▶ _EXERCISE DETAILS_
Each line of data below must be printed exactly as written, with any pictures removed.

▶ _PROVIDED DATA_
★ ★ ★ ★ ★

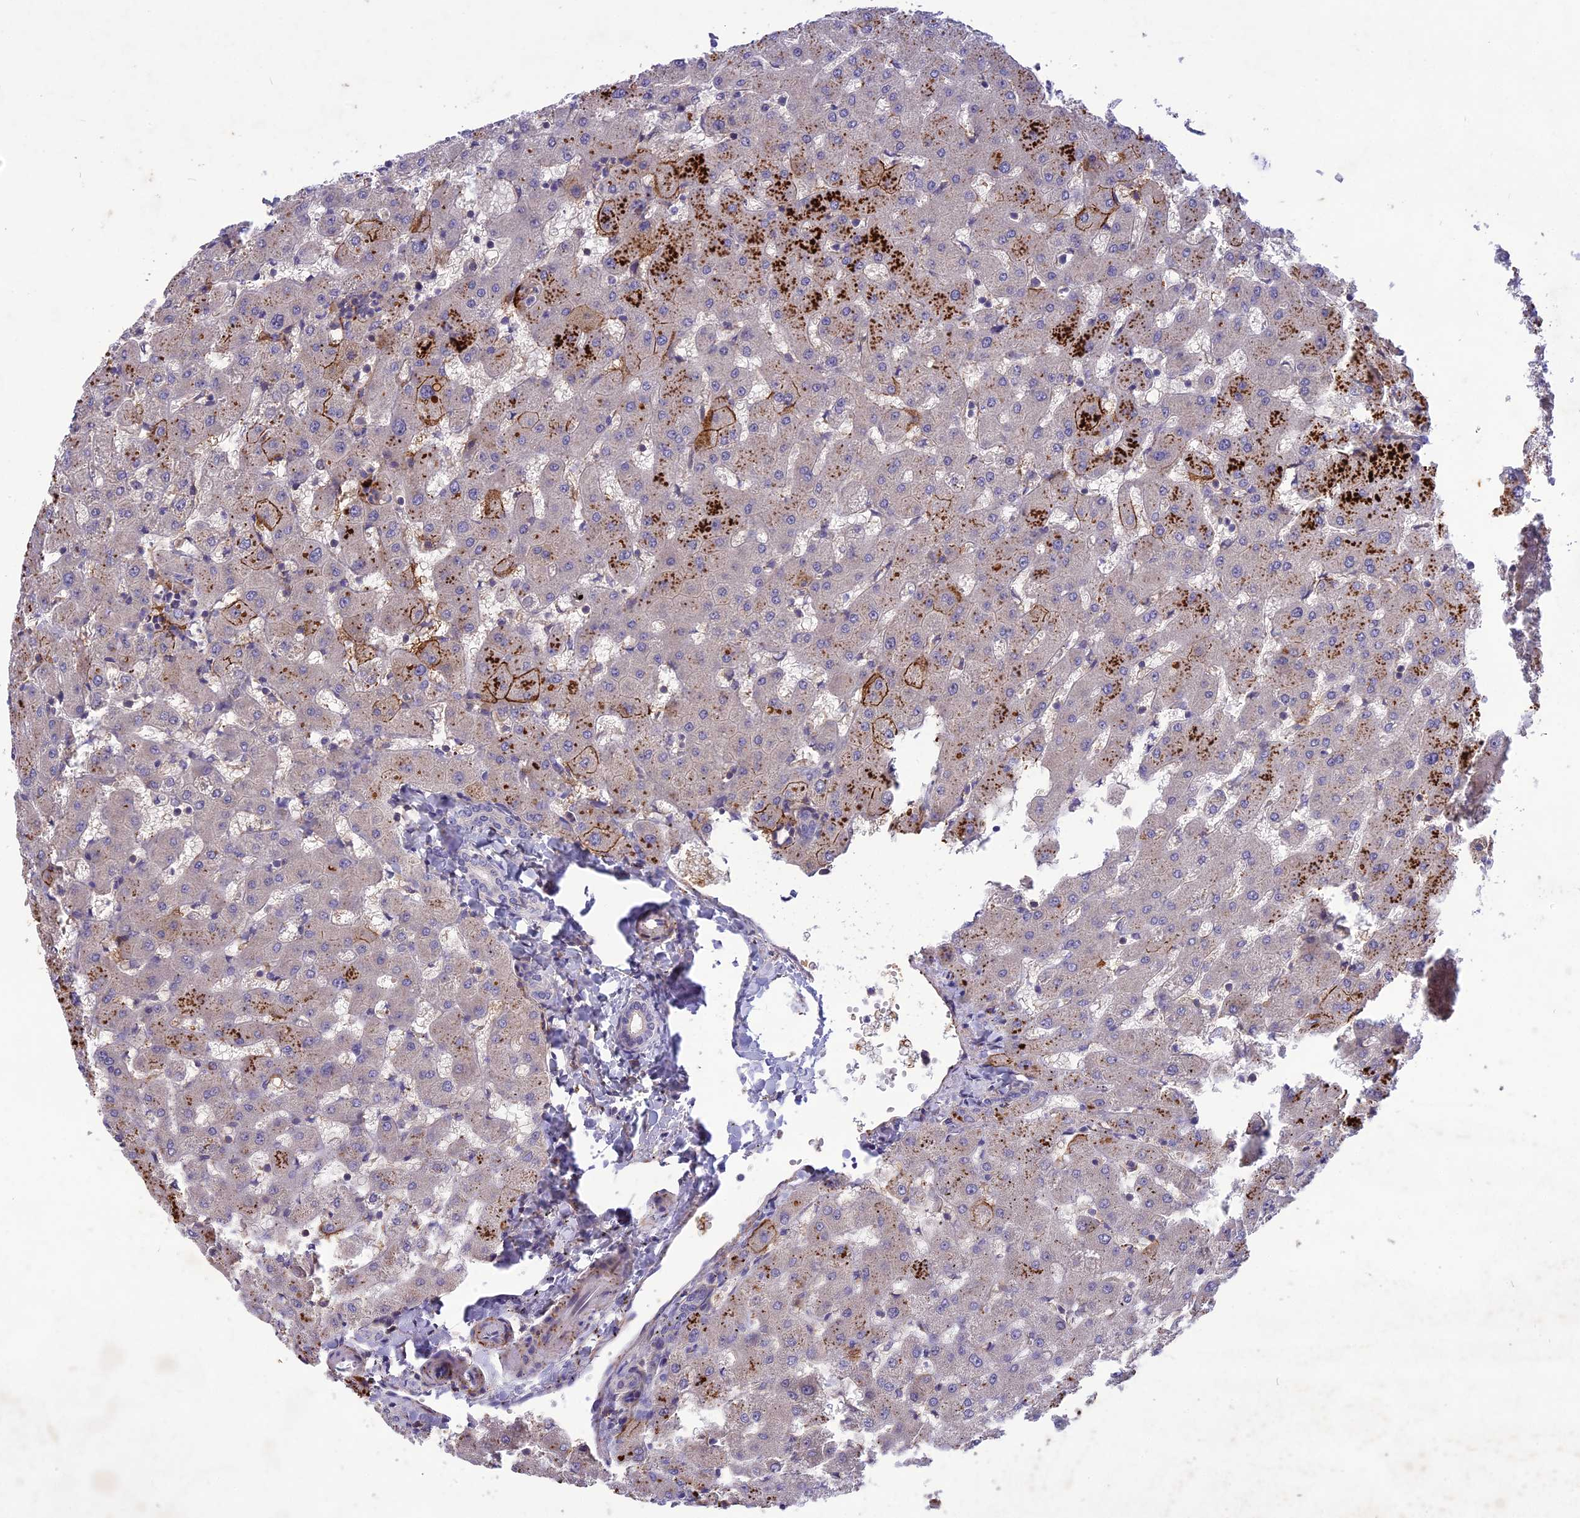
{"staining": {"intensity": "negative", "quantity": "none", "location": "none"}, "tissue": "liver", "cell_type": "Cholangiocytes", "image_type": "normal", "snomed": [{"axis": "morphology", "description": "Normal tissue, NOS"}, {"axis": "topography", "description": "Liver"}], "caption": "High power microscopy photomicrograph of an immunohistochemistry (IHC) histopathology image of benign liver, revealing no significant positivity in cholangiocytes. (DAB (3,3'-diaminobenzidine) immunohistochemistry (IHC), high magnification).", "gene": "ADO", "patient": {"sex": "female", "age": 63}}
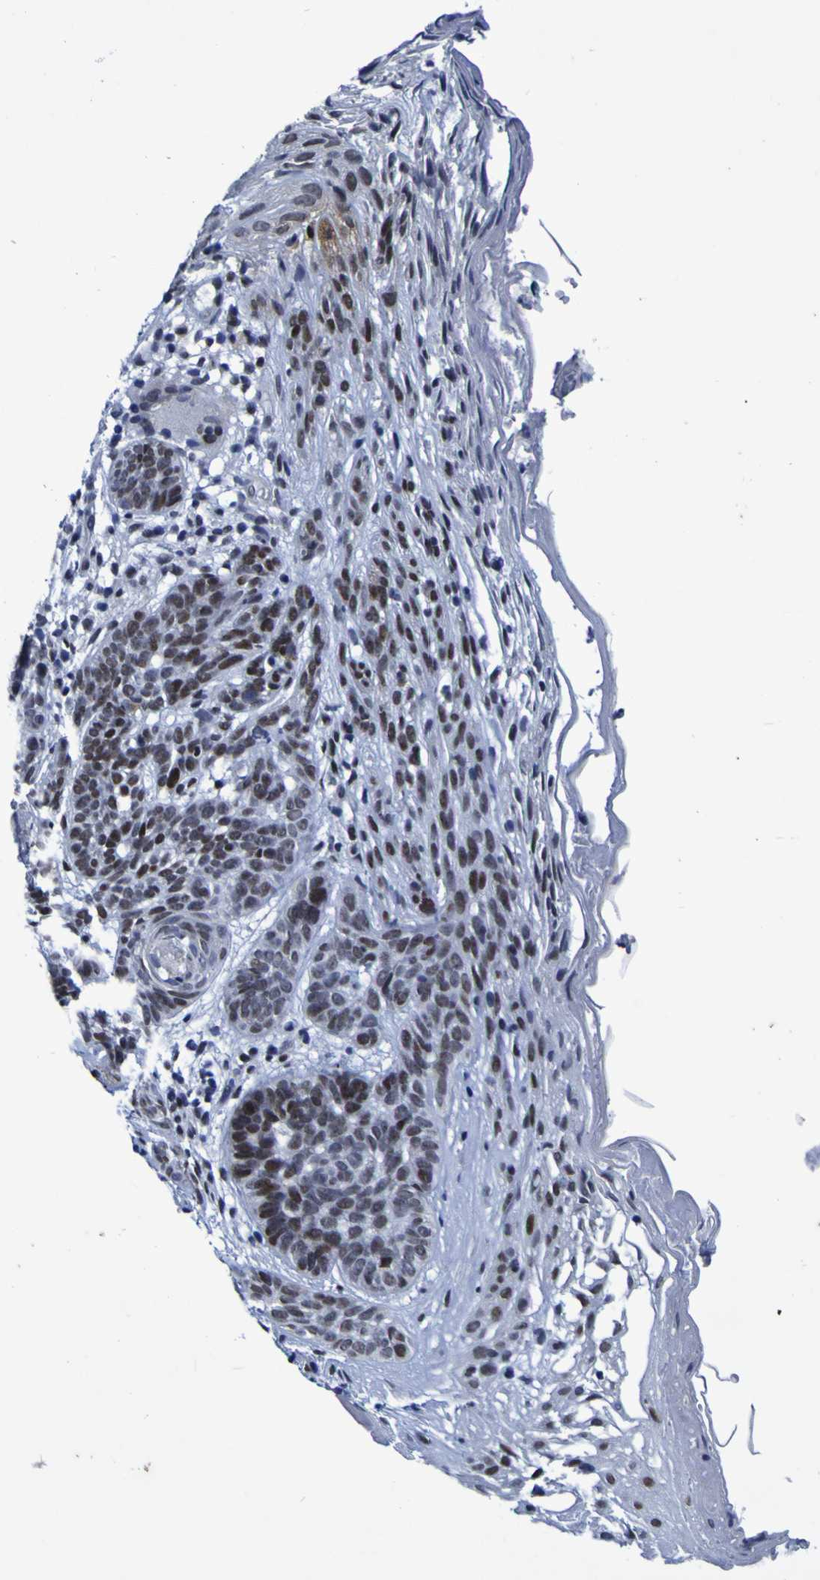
{"staining": {"intensity": "moderate", "quantity": ">75%", "location": "nuclear"}, "tissue": "skin cancer", "cell_type": "Tumor cells", "image_type": "cancer", "snomed": [{"axis": "morphology", "description": "Basal cell carcinoma"}, {"axis": "topography", "description": "Skin"}], "caption": "A brown stain labels moderate nuclear positivity of a protein in skin cancer (basal cell carcinoma) tumor cells.", "gene": "MBD3", "patient": {"sex": "female", "age": 70}}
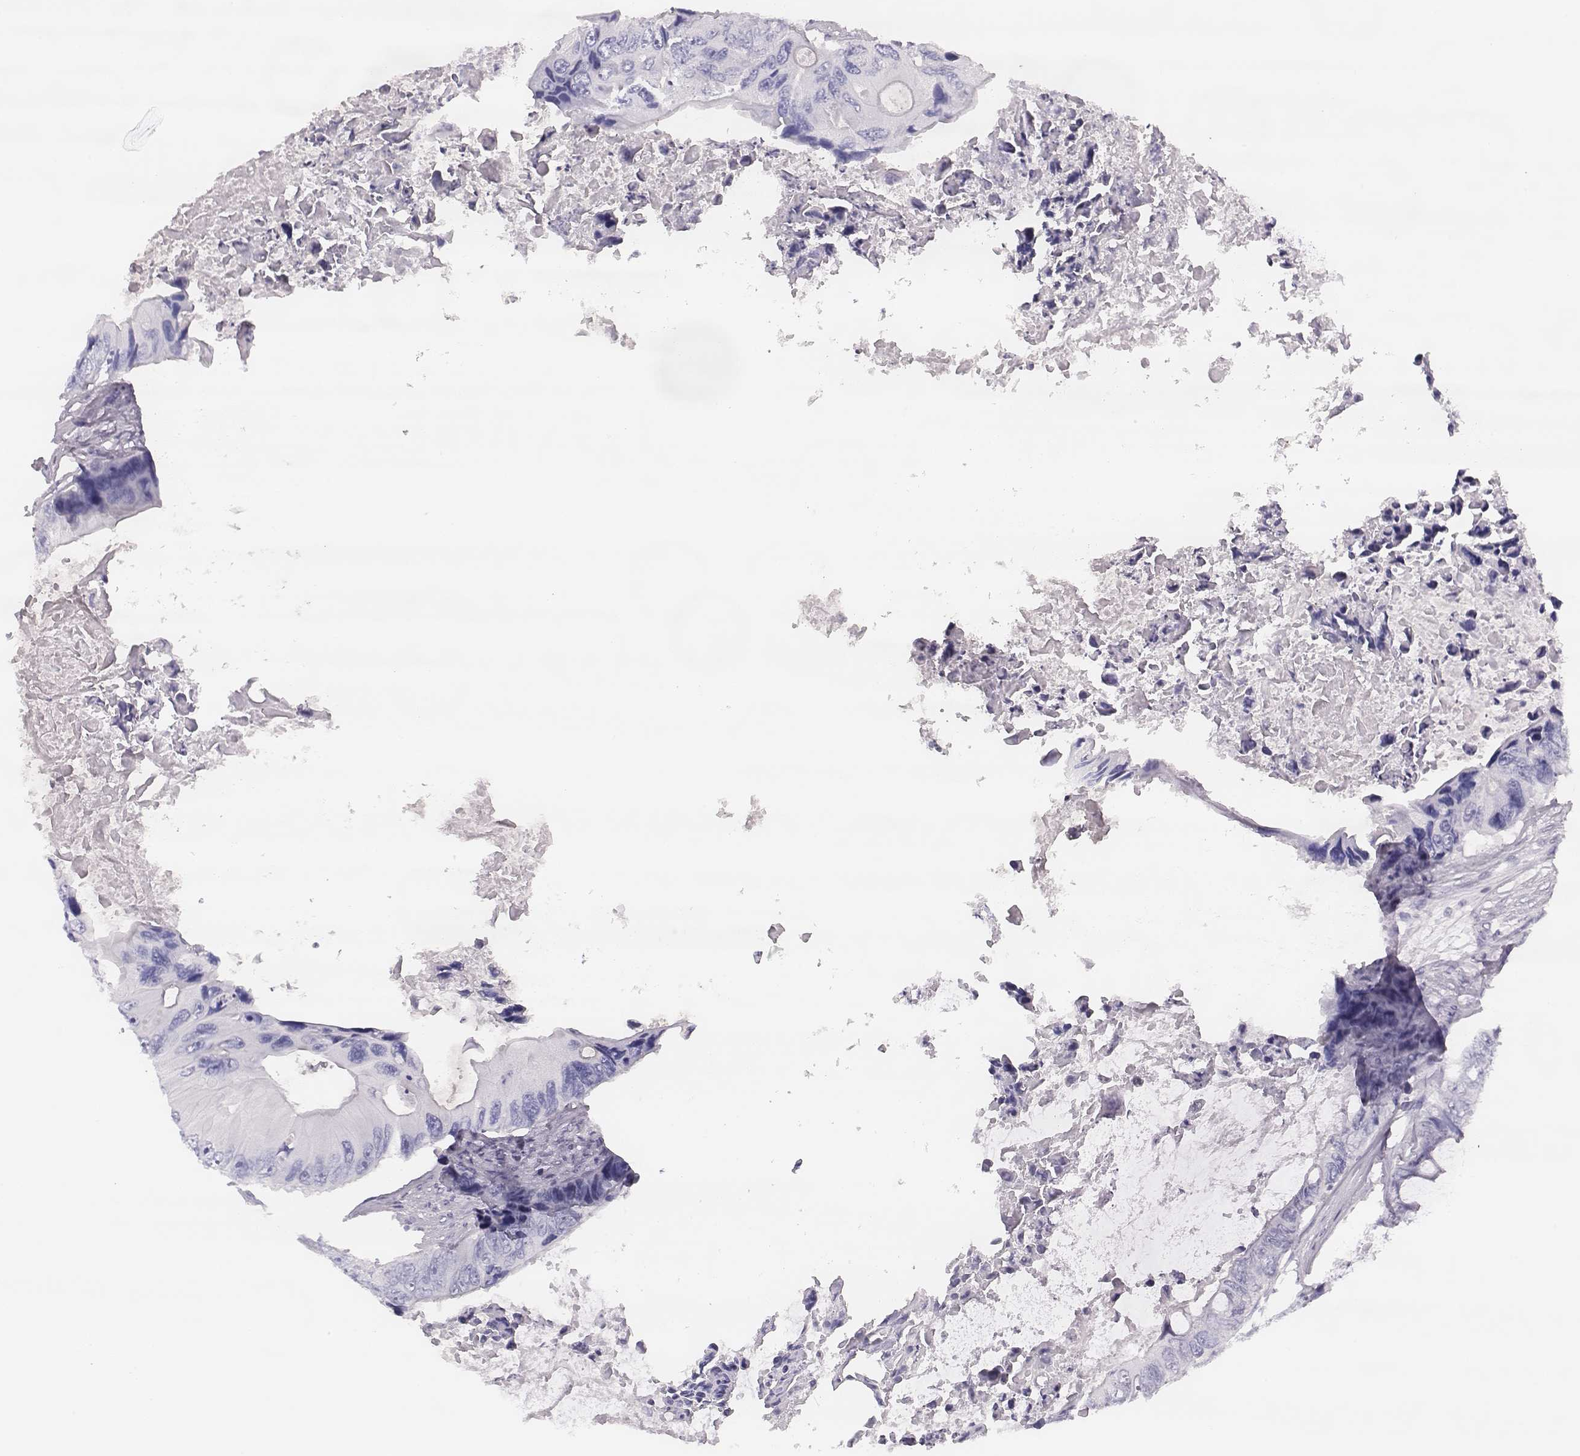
{"staining": {"intensity": "negative", "quantity": "none", "location": "none"}, "tissue": "colorectal cancer", "cell_type": "Tumor cells", "image_type": "cancer", "snomed": [{"axis": "morphology", "description": "Adenocarcinoma, NOS"}, {"axis": "topography", "description": "Rectum"}], "caption": "An image of colorectal cancer stained for a protein reveals no brown staining in tumor cells.", "gene": "H1-6", "patient": {"sex": "male", "age": 63}}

★ ★ ★ ★ ★

▶ _TASK RESULT_
{"staining": {"intensity": "negative", "quantity": "none", "location": "none"}, "tissue": "liver", "cell_type": "Cholangiocytes", "image_type": "normal", "snomed": [{"axis": "morphology", "description": "Normal tissue, NOS"}, {"axis": "topography", "description": "Liver"}], "caption": "High power microscopy photomicrograph of an immunohistochemistry (IHC) histopathology image of benign liver, revealing no significant positivity in cholangiocytes. (DAB (3,3'-diaminobenzidine) immunohistochemistry (IHC), high magnification).", "gene": "ADO", "patient": {"sex": "female", "age": 63}}
{"staining": {"intensity": "moderate", "quantity": ">75%", "location": "nuclear"}, "tissue": "skin cancer", "cell_type": "Tumor cells", "image_type": "cancer", "snomed": [{"axis": "morphology", "description": "Basal cell carcinoma"}, {"axis": "topography", "description": "Skin"}], "caption": "A brown stain labels moderate nuclear positivity of a protein in skin cancer (basal cell carcinoma) tumor cells.", "gene": "MBD3", "patient": {"sex": "female", "age": 70}}
{"staining": {"intensity": "negative", "quantity": "none", "location": "none"}, "tissue": "colorectal cancer", "cell_type": "Tumor cells", "image_type": "cancer", "snomed": [{"axis": "morphology", "description": "Adenocarcinoma, NOS"}, {"axis": "topography", "description": "Rectum"}], "caption": "An image of colorectal cancer stained for a protein reveals no brown staining in tumor cells.", "gene": "H1-6", "patient": {"sex": "male", "age": 63}}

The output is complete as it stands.